(Boxed element entries)
:::

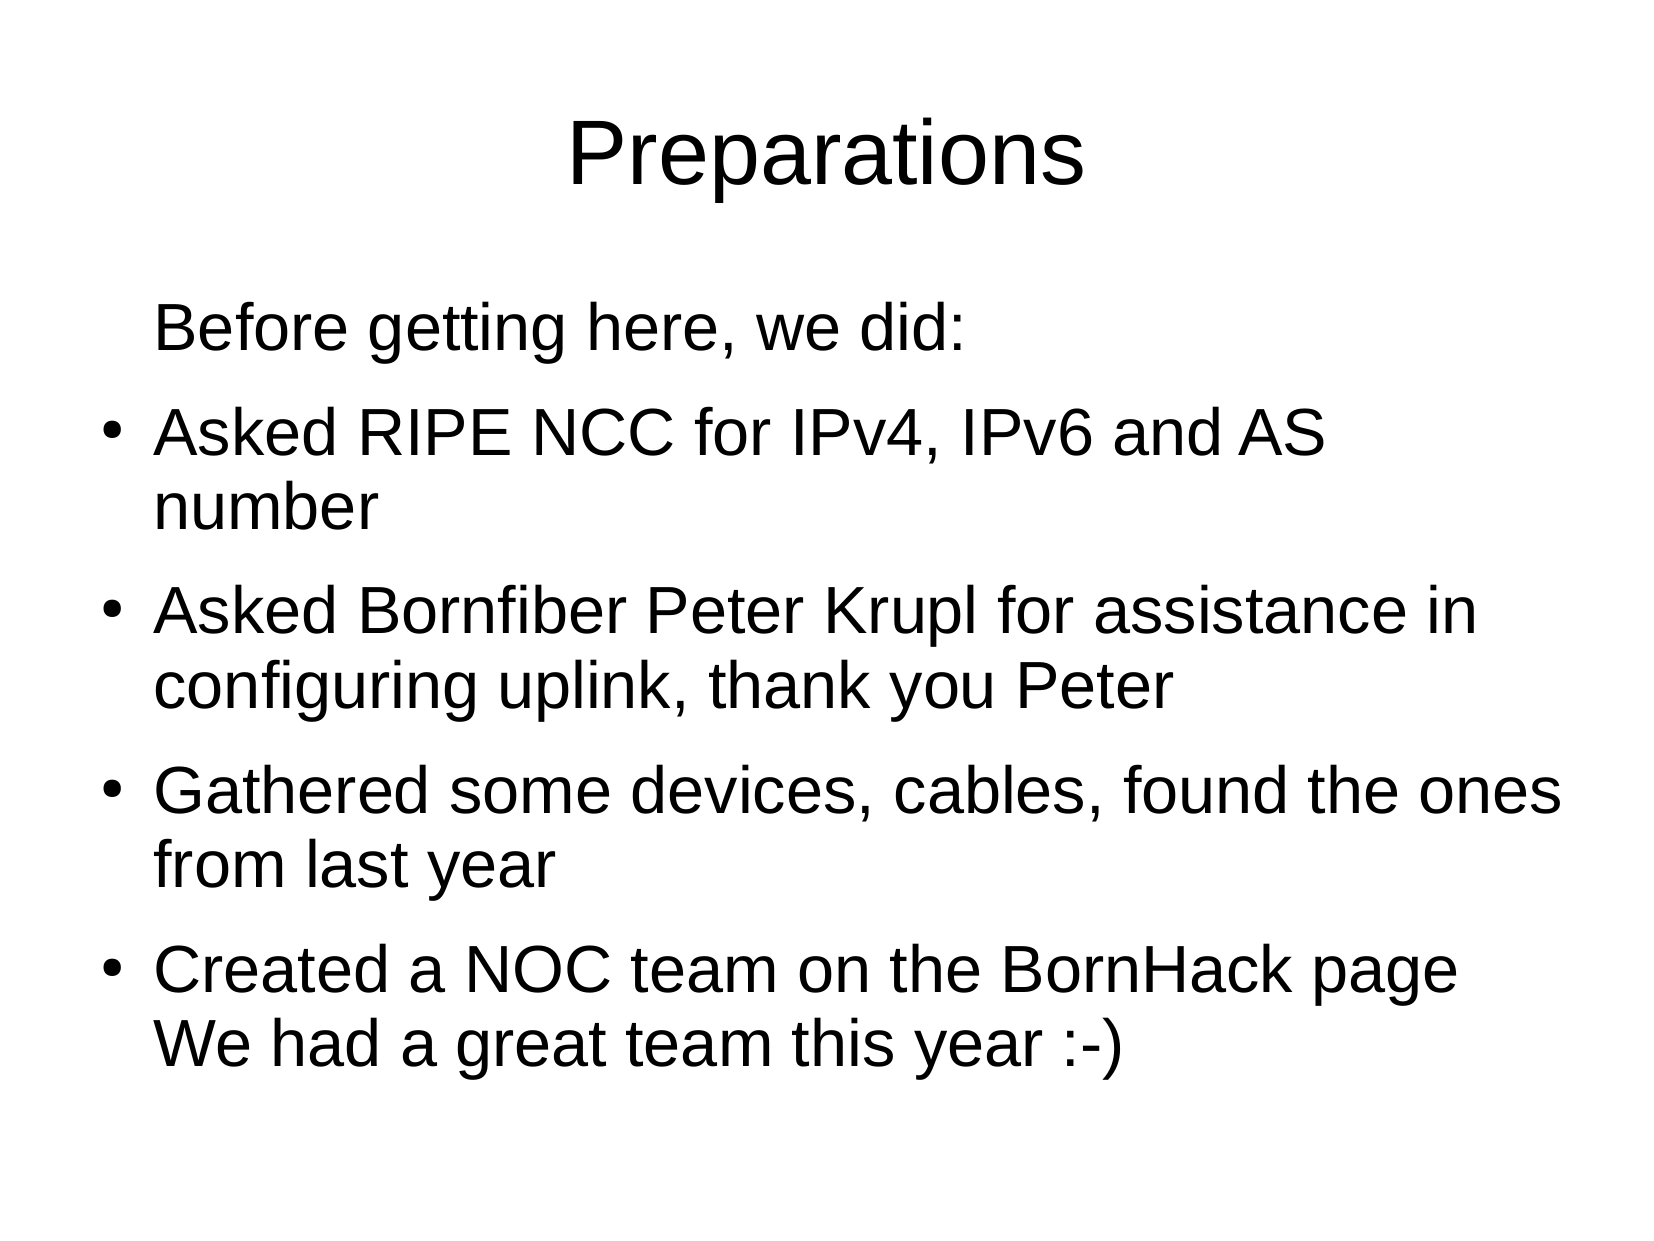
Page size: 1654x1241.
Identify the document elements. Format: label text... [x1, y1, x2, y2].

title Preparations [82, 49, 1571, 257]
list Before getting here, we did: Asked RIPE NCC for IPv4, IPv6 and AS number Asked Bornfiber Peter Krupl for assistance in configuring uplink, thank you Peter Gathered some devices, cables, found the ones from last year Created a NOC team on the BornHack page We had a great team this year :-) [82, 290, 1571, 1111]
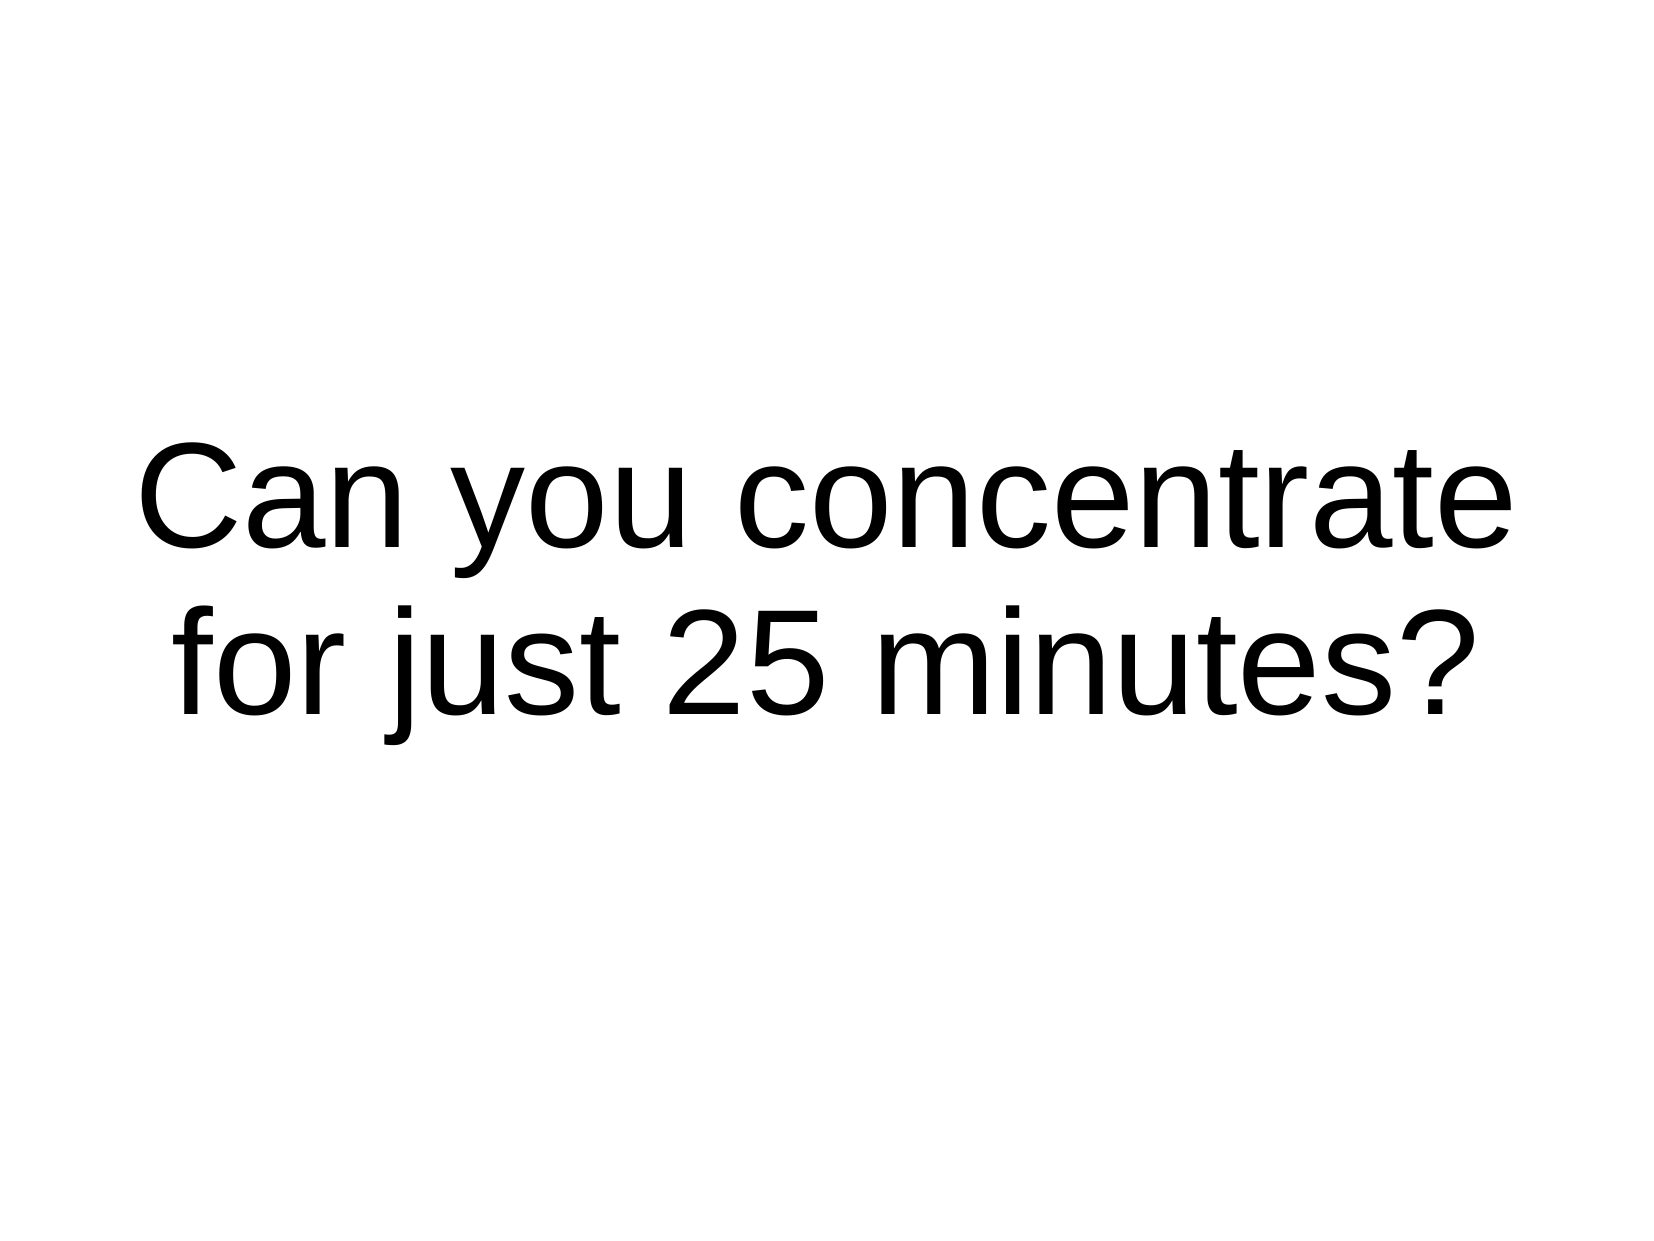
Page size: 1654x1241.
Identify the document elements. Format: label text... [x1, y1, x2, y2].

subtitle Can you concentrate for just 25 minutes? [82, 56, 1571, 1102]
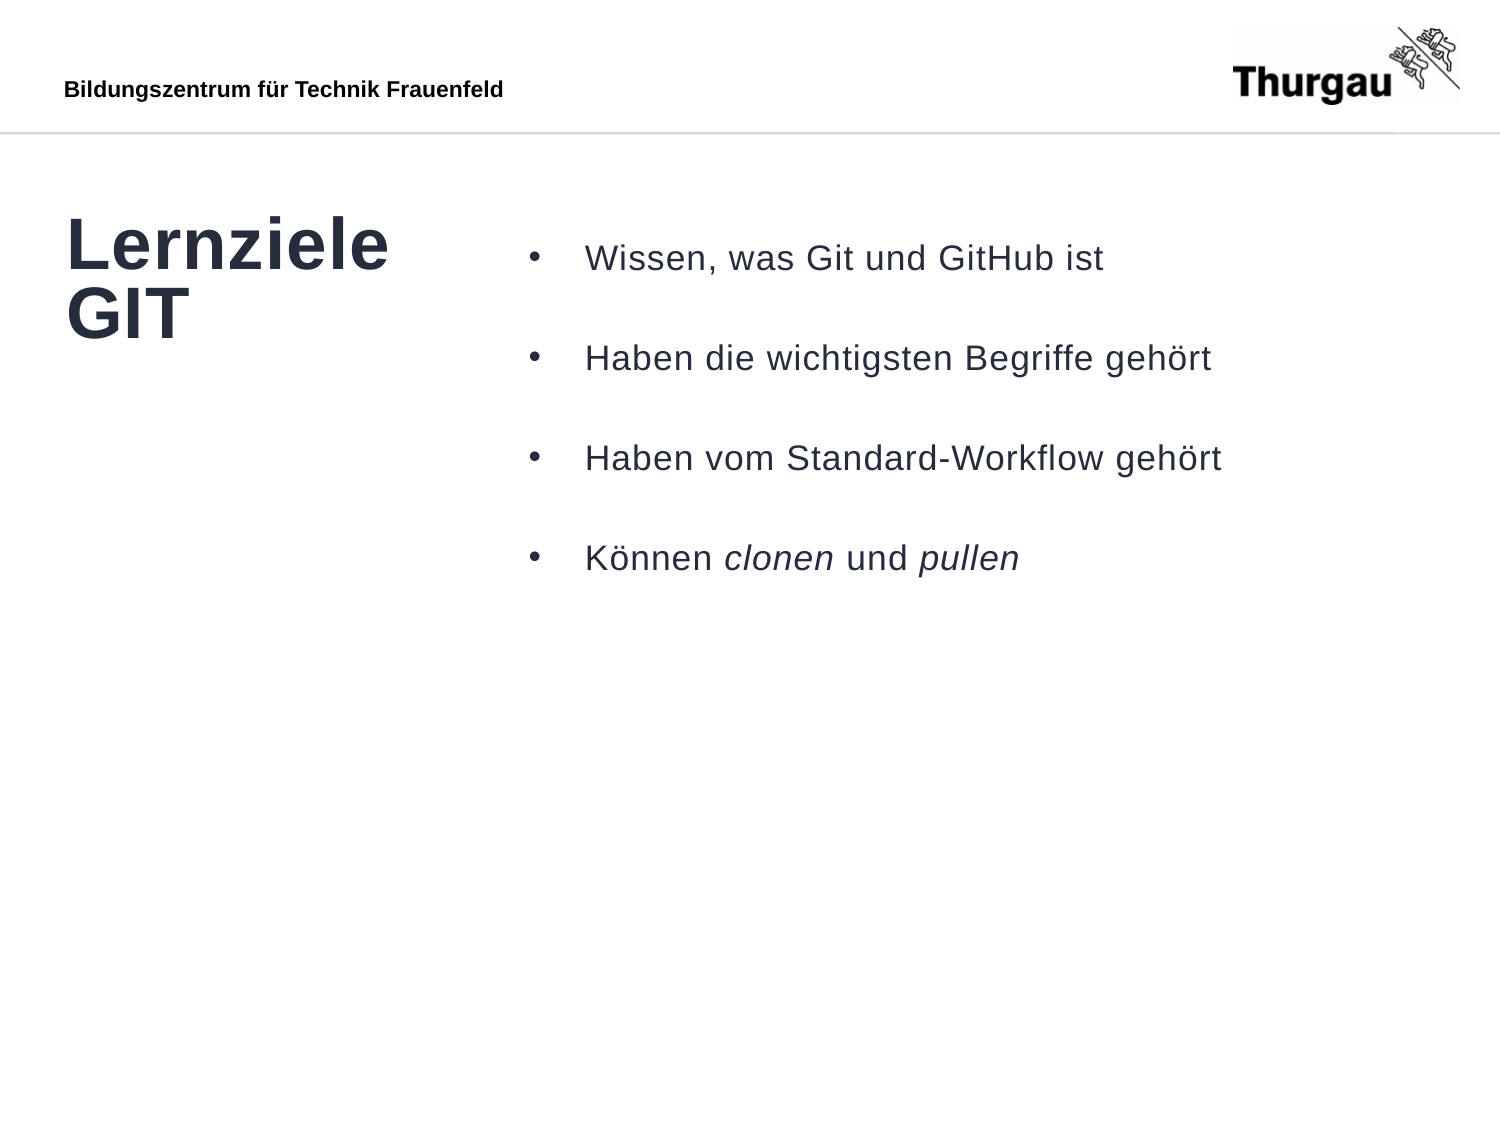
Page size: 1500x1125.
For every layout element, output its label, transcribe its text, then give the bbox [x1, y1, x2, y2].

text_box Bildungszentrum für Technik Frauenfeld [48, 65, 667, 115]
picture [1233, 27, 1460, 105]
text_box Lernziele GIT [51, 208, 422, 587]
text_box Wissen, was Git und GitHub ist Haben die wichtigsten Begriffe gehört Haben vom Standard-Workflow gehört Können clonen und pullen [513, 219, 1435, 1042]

:::

Task instructions:
Copy every row above line for line, without changing anything, but leave out the pictures.

Response:
Page size: 1654x1241.
Identify the document elements. Format: label text... [x1, y1, x2, y2].

title Preparations [82, 49, 1571, 257]
list Before getting here, we did: Asked RIPE NCC for IPv4, IPv6 and AS number Asked Bornfiber Peter Krupl for assistance in configuring uplink, thank you Peter Gathered some devices, cables, found the ones from last year Created a NOC team on the BornHack page We had a great team this year :-) [82, 290, 1571, 1111]
Page size: 1654x1241.
Identify the document elements. Format: label text... [x1, y1, x2, y2].

subtitle Can you concentrate for just 25 minutes? [82, 56, 1571, 1102]
Page size: 1500x1125.
For every layout element, output its label, transcribe its text, then give the bbox [x1, y1, x2, y2].

text_box Bildungszentrum für Technik Frauenfeld [48, 65, 667, 115]
picture [1233, 27, 1460, 105]
text_box Lernziele GIT [51, 208, 422, 587]
text_box Wissen, was Git und GitHub ist Haben die wichtigsten Begriffe gehört Haben vom Standard-Workflow gehört Können clonen und pullen [513, 219, 1435, 1042]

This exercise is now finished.